What to do: Find every line in the records below that holds the word "border", and copy each one.

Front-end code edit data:
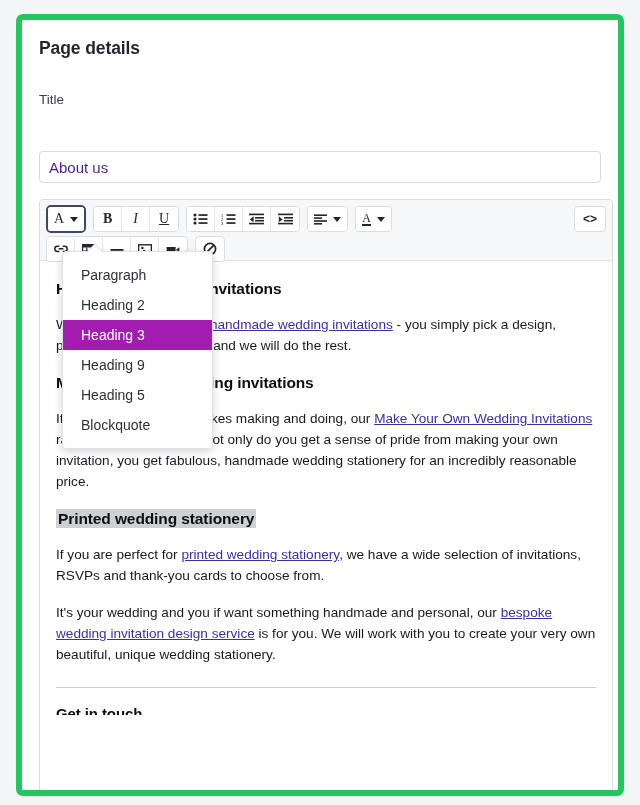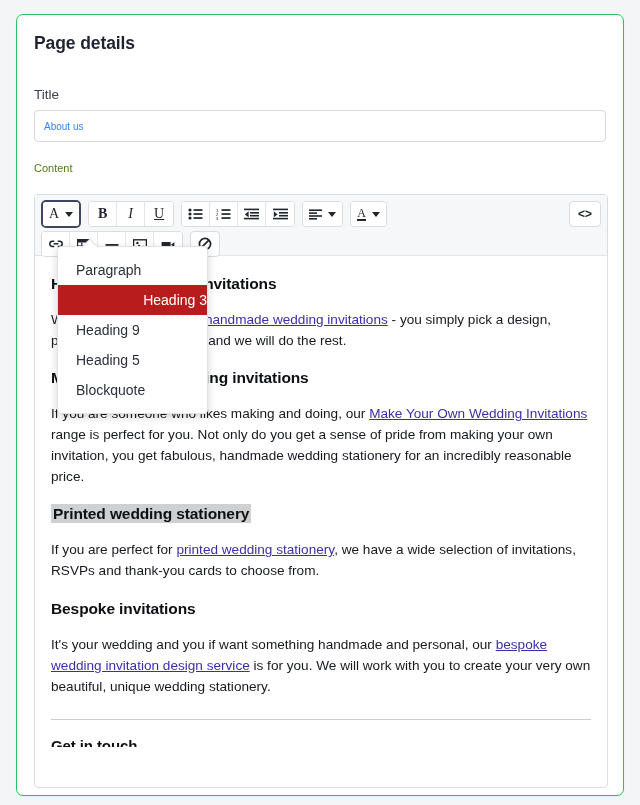--- a/index.html
+++ b/index.html
@@ -15,21 +15,21 @@
     overflow: hidden;
   }
 
   .page-card {
     position: absolute;
     left: 16px;
     top: 14px;
     width: 608px;
     height: 782px;
     background: #ffffff;
-    border: 1px solid #22c55e;
+    border: 6px solid #22c55e;
     border-radius: 7px;
     box-sizing: border-box;
     box-shadow: 0 1px 2px rgba(0,0,0,0.04);
     overflow: hidden;
   }
 
   .card-title {
     margin: 0;
     padding: 18px 0 0 17px;
     font-size: 17.5px;
@@ -50,24 +50,25 @@
     margin-top: 8px;
   }
   .title-input {
     width: 100%;
     height: 32px;
     box-sizing: border-box;
     border: 1px solid #d6d9de;
     border-radius: 4px;
     padding: 0 9px;
     font-family: "Liberation Sans", sans-serif;
-    font-size: 10px;
-    color: #3b82f6;
+    font-size: 15px;
+    color: #4c1d95;
     background: #fff;
     outline: none;
+    margin-top: 36px;
   }
 
   .content-label {
     padding: 0 0 0 17px;
     margin-top: 20px;
     font-size: 11px;
     color: #4d7c0f;
   }
 
   
@@ -246,23 +247,22 @@
   }
   .dd-item {
     padding: 7px 0 7px 18px;
     font-size: 14px;
     color: #2b303a;
     cursor: pointer;
     white-space: nowrap;
     font-family: "Liberation Sans", sans-serif;
   }
   .dd-item.selected {
-    background: #b91c1c;
+    background: #a21caf;
     color: #ffffff;
-    text-align: right;
   }
   .dd-caret {
     position: absolute;
     top: -6px;
     left: 26px;
     width: 11px;
     height: 11px;
     background: #fff;
     border-left: 1px solid #e0e2e6;
     border-top: 1px solid #e0e2e6;
@@ -432,20 +432,21 @@
               <circle cx="7" cy="7" r="5.6" fill="none" stroke="#21262e" stroke-width="1.7"></circle>
               <line x1="3.1" y1="10.9" x2="10.9" y2="3.1" stroke="#21262e" stroke-width="1.7"></line>
             </svg>
           </span>
         </div>
       </div>
 
       <div class="dropdown">
         <div class="dd-caret"></div>
         <div class="dd-item">Paragraph</div>
+        <div class="dd-item">Heading 2</div>
         <div class="dd-item selected">Heading 3</div>
         <div class="dd-item">Heading 9</div>
         <div class="dd-item">Heading 5</div>
         <div class="dd-item">Blockquote</div>
       </div>
     </div>
 
     <div class="doc">
 
       <h3 class="first">Handmade wedding invitations</h3>
@@ -453,21 +454,20 @@
       <p><span>We have a wide range of </span><a href="#">handmade wedding invitations</a><span> - you simply pick a design, provide us with some text and we will do the rest.</span></p>
 
       <h3>Make your own wedding invitations</h3>
 
       <p><span>If you are someone who likes making and doing, our </span><a href="#">Make Your Own Wedding Invitations</a><span> range is perfect for you. Not only do you get a sense of pride from making your own invitation, you get fabulous, handmade wedding stationery for an incredibly reasonable price.</span></p>
 
       <h3><span class="sel-highlight">Printed wedding stationery</span></h3>
 
       <p><span>If you are perfect for </span><a href="#">printed wedding stationery</a><span>, we have a wide selection of invitations, RSVPs and thank-you cards to choose from.</span></p>
 
-      <h3>Bespoke invitations</h3>
 
       <p><span>It's your wedding and you if want something handmade and personal, our </span><a href="#">bespoke wedding invitation design service</a><span> is for you. We will work with you to create your very own beautiful, unique wedding stationery.</span></p>
 
       <hr>
 
       <div class="clipped-heading">Get in touch</div>
     </div>
   </div>
 </div>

Written response:
-    border: 1px solid #22c55e;
+    border: 6px solid #22c55e;
     border-radius: 7px;
     box-sizing: border-box;
     box-sizing: border-box;
     border: 1px solid #d6d9de;
     border-radius: 4px;
     border-left: 1px solid #e0e2e6;
     border-top: 1px solid #e0e2e6;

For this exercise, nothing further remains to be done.